• Exercise details
An exact transcription of all the entries is needed; pictures stay out.
Start of Input records
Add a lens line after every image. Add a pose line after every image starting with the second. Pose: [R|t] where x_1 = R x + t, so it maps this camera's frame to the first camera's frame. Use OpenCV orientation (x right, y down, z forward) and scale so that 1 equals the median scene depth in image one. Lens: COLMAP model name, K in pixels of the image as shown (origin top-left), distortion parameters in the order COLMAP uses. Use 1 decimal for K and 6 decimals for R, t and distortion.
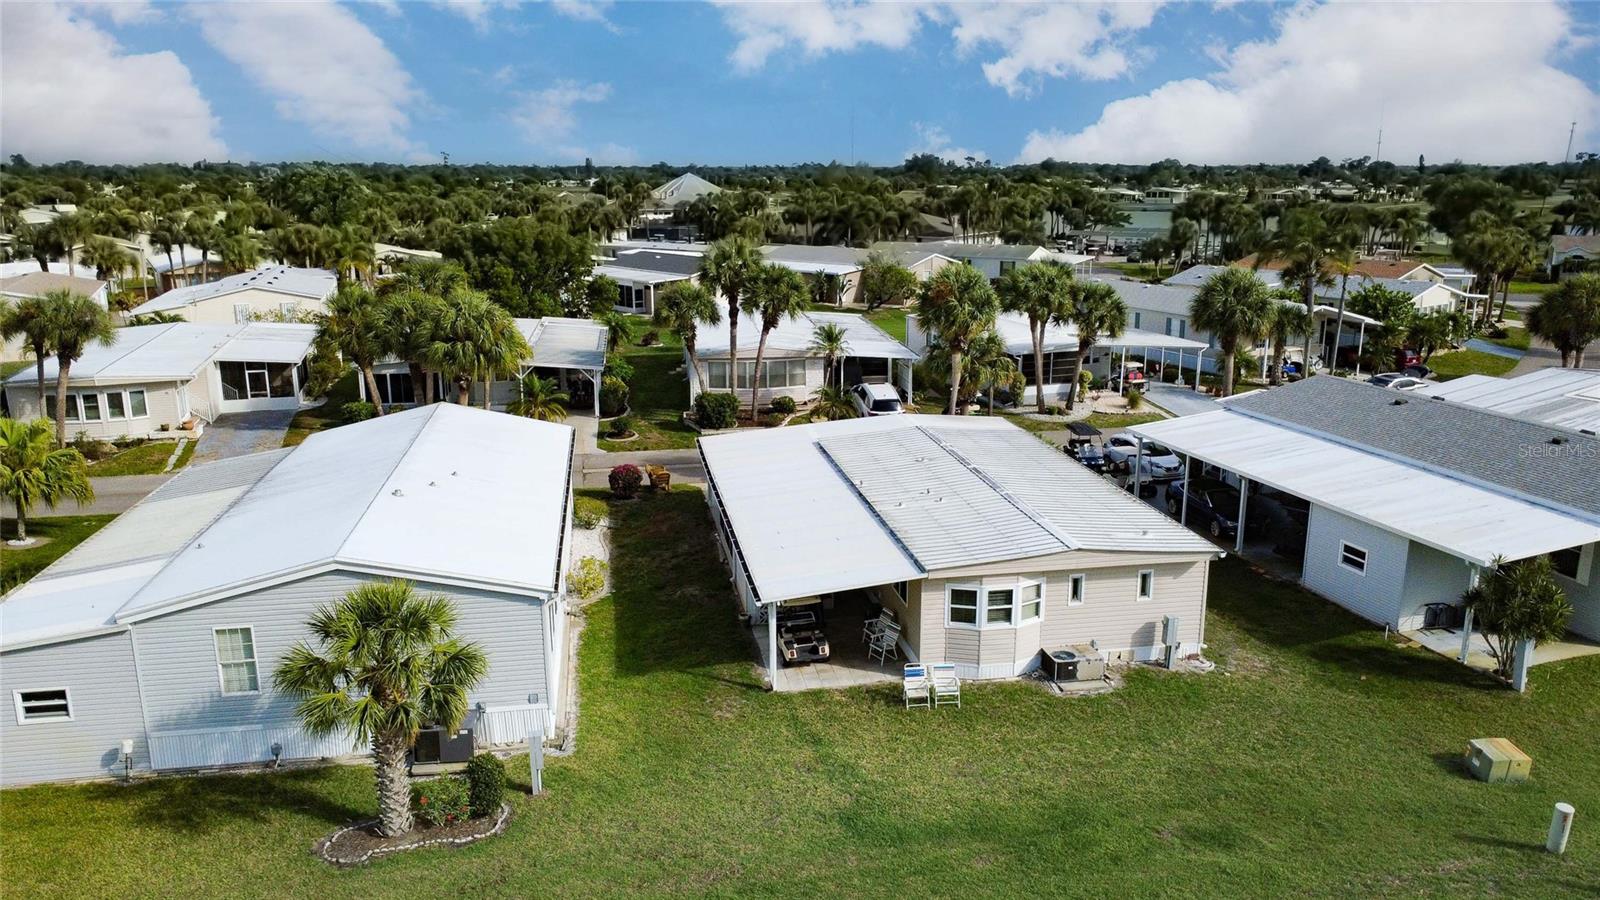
lens RADIAL K [[1166.4, 0, 807.4], [0, 1166.4, 448.5], [0, 0, 1]] dist [0.002300, -0.005572]
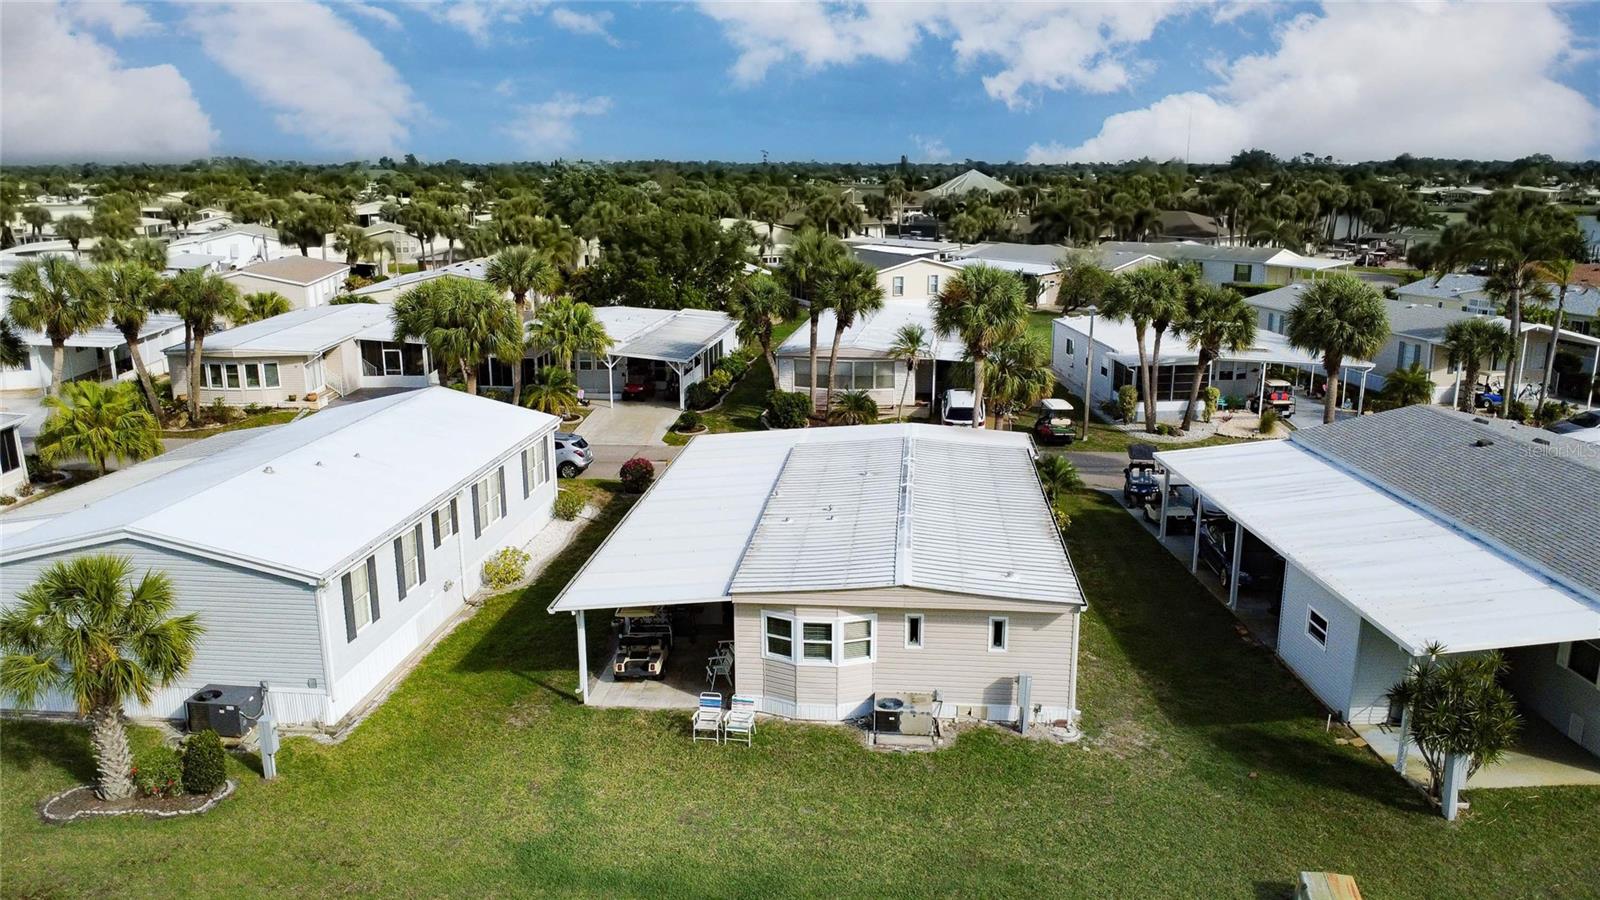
lens RADIAL K [[1166.4, 0, 804.0], [0, 1166.4, 453.5], [0, 0, 1]] dist [0.002300, -0.005572]
pose [[0.962765, 0.063656, -0.262738, 0.321102], [-0.062107, 0.997968, 0.014204, -0.017797], [0.263108, 0.002643, 0.964763, 0.107738]]
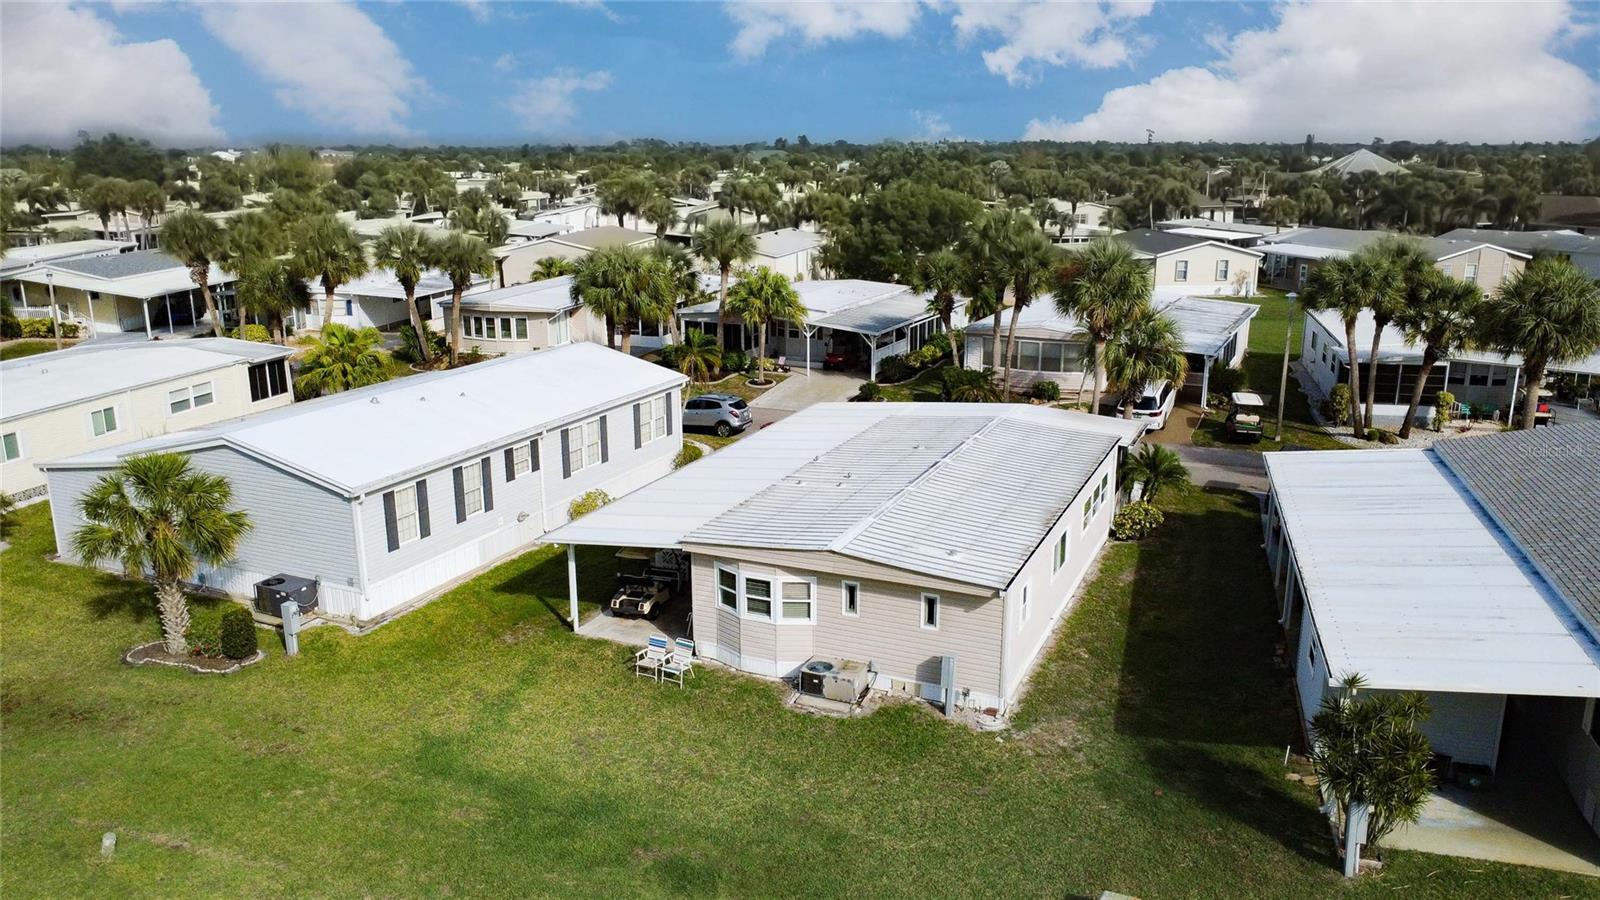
lens RADIAL K [[1166.4, 0, 802.9], [0, 1166.4, 450.3], [0, 0, 1]] dist [0.002300, -0.005572]
pose [[0.827177, 0.139597, -0.544326, 0.572946], [-0.129356, 0.989941, 0.057305, -0.031445], [0.546851, 0.023011, 0.836914, 0.203102]]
End of Input records
• The answer
Add a lens line after every image. Add a pose line after every image starting with the second. Pose: [R|t] where x_1 = R x + t, so it maps this camera's frame to the first camera's frame. Use OpenCV orientation (x right, y down, z forward) and scale so that 1 equals the median scene depth in image one. Lens: COLMAP model name, K in pixels of the image as shown (origin top-left), distortion parameters in the order COLMAP uses. Use 1 decimal for K and 6 decimals for R, t and distortion.
lens RADIAL K [[1166.4, 0, 807.4], [0, 1166.4, 448.5], [0, 0, 1]] dist [0.002300, -0.005572]
lens RADIAL K [[1166.4, 0, 804.0], [0, 1166.4, 453.5], [0, 0, 1]] dist [0.002300, -0.005572]
pose [[0.962765, 0.063656, -0.262738, 0.321102], [-0.062107, 0.997968, 0.014204, -0.017797], [0.263108, 0.002643, 0.964763, 0.107738]]
lens RADIAL K [[1166.4, 0, 802.9], [0, 1166.4, 450.3], [0, 0, 1]] dist [0.002300, -0.005572]
pose [[0.827177, 0.139597, -0.544326, 0.572946], [-0.129356, 0.989941, 0.057305, -0.031445], [0.546851, 0.023011, 0.836914, 0.203102]]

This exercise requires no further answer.